Tuesday, January 10, 2012

Caitlin Flanagan

Writes about Joan Didion in The Atlantic and can you guys read it so I have someone to discuss it with? It's strange today I'm searching the ubiquity of The Virgin Suicides on Tumblr and pondering the appeal of this melancholy, deeply romanticized text of girlhood, both the book and the film, and I started thinking about Joan Didion, and how I should reread Joan Didion, because in the whole recent brouhaha on girl-memoiring everyone kept on citing Didion like a saint and I kept on thinking that this is the effect of canonization, and here comes this Caitlin Flanagan essay, and everyone's posting it on Facebook, but it comes off like all of Caitlin Flanagan's work so essentialist of this "eternal girlhood" stuff that it makes me uneasy.


I once watched a hysterically sycophantic male academic ask Didion about her description of what she wore in Haight-Ashbury so that she could pass with both the straights and the freaks. “I’m not good with clothes,” he admitted, “so I don’t remember what it was.”

Not remembering what Joan wore in the Haight (a skirt with a leotard and stockings) is like not remembering what Ahab was trying to kill in Moby-Dick.

Women who encountered Joan Didion when they were young received from her a way of being female and being writers that no one else could give them. She was our Hunter Thompson, and Slouching Towards Bethlehem was our Fear and Loathing in Las Vegas. He gave the boys twisted pig-fuckers and quarts of tequila; she gave us quiet days in Malibu and flowers in our hair.

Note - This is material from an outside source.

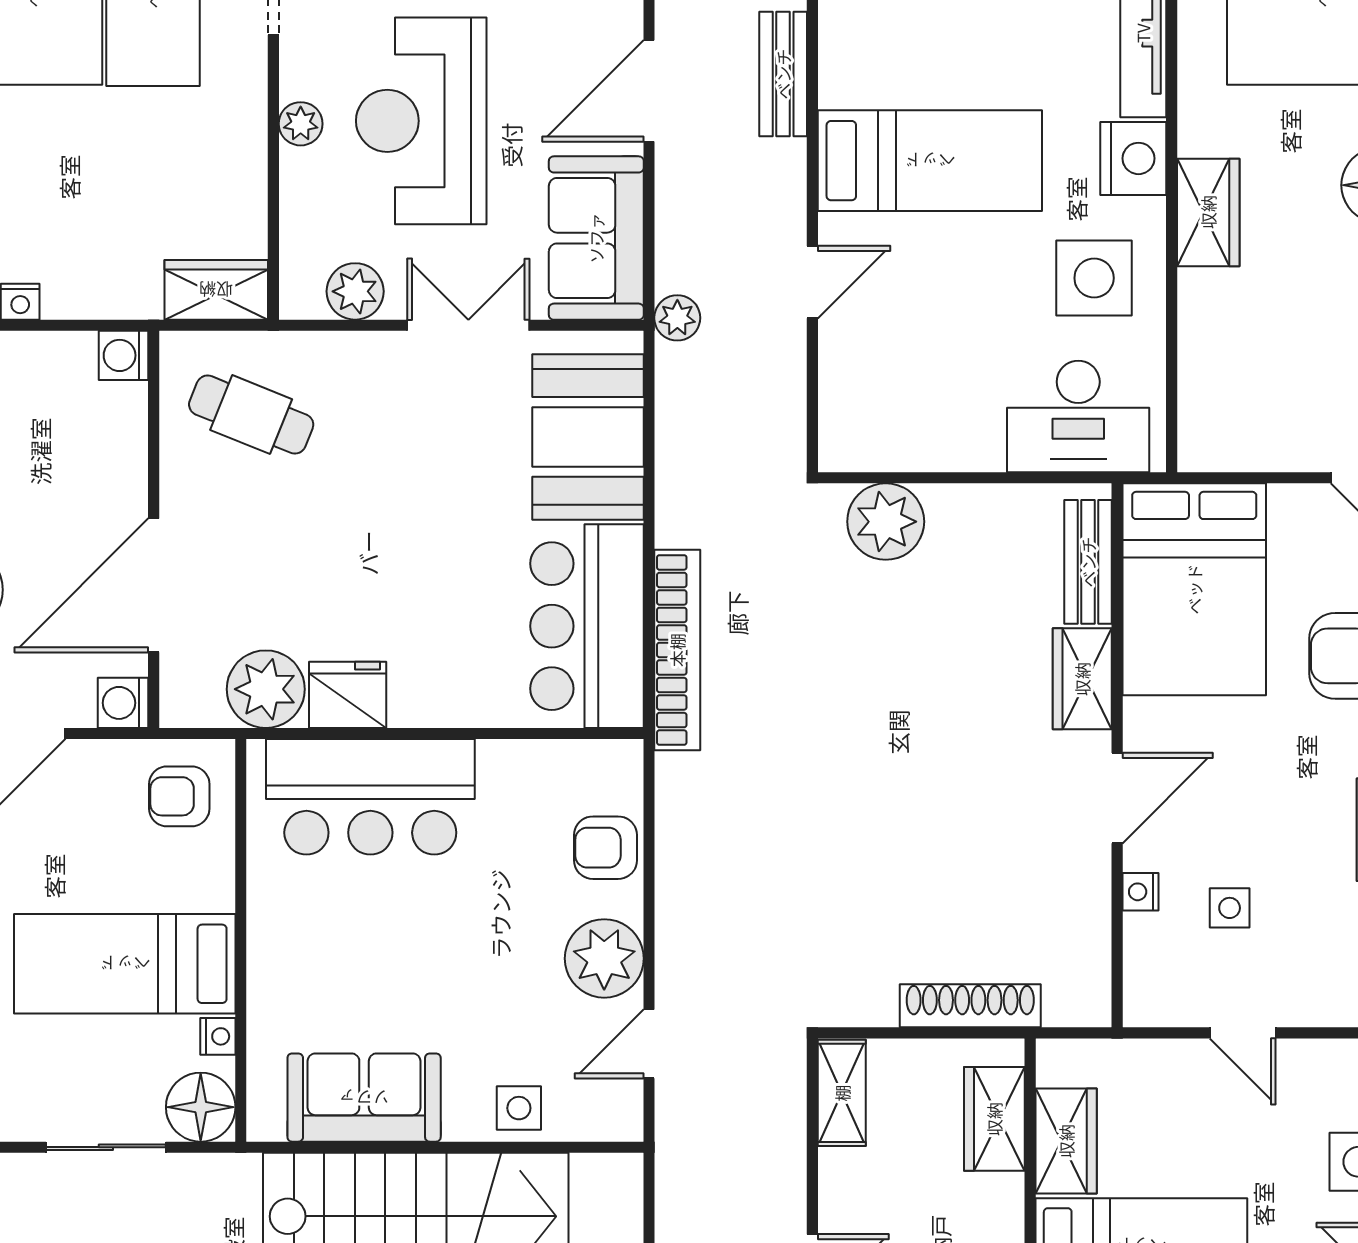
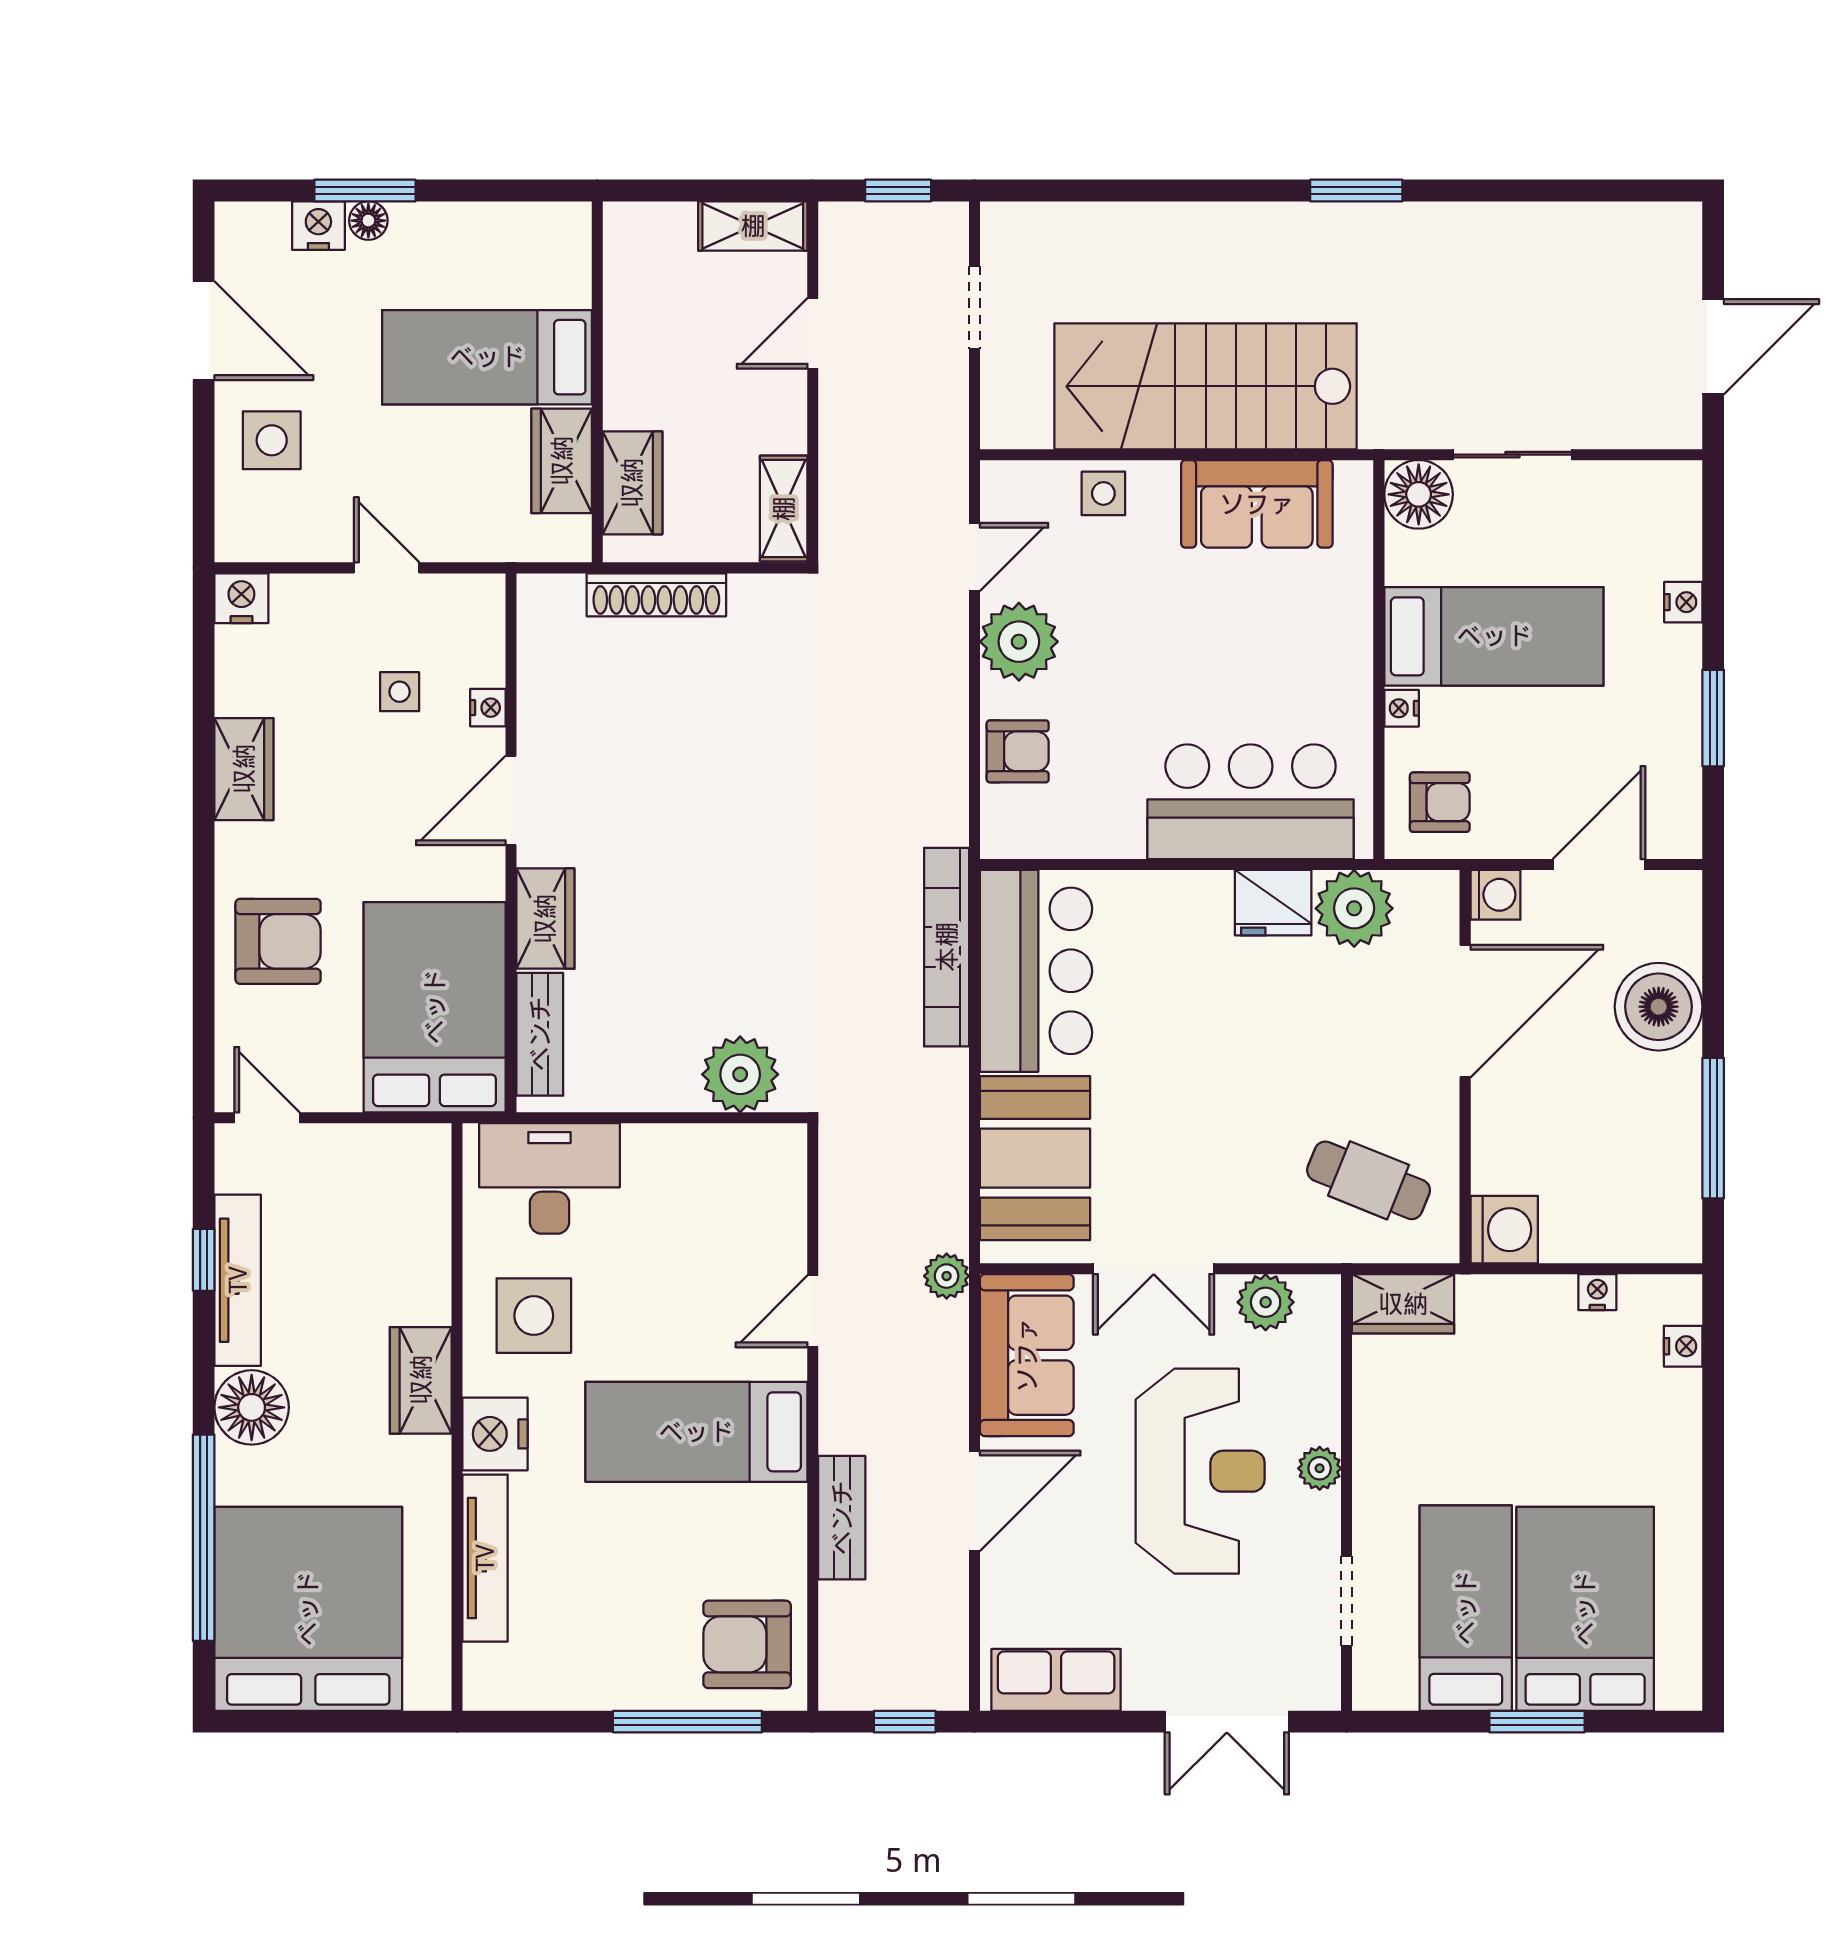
washing machine: (124, 355) -> (1504, 1230), width x1.38, depth x1.38
nightstand: (218, 1036) -> (1402, 708), moved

I mean, I get her point, and I probably have made the same assertion about Jean Rhys (but more, girls should read Jean Rhys, not girls do read Jean Rhys, the difference seems crucial). And I adore Didion - I mean, I am a writer who went to a sport-competitive journalism school, the New Journalists were my literary lifeline. But my early twenties was way more gonzo and tequila than flowers in my fucking hair - I mean, I am and was drawn to Didion because she was a basketcase who made lists of her clothes, also because she's a brilliant, beautiful writer, and yet... Flanagan seems to dismiss Didion the writer and suggest that like Plath Didion is idolized for a persona, one she characterizes as that of the depressive pixie dream girl:

Thompson’s work was illustrated by Ralph Steadman’s grotesque ink blots, and early Didion by the ravishing photographs of the mysterious girl-woman: sitting barelegged on a stone balustrade; posing behind the wheel of her yellow Corvette; wearing an elegant silk gown and staring off into space, all alone in a chic living room.

This reminds me to order up Flanagan's new Girl Land from the library. I'm stewing in these things and wondering what's there-there.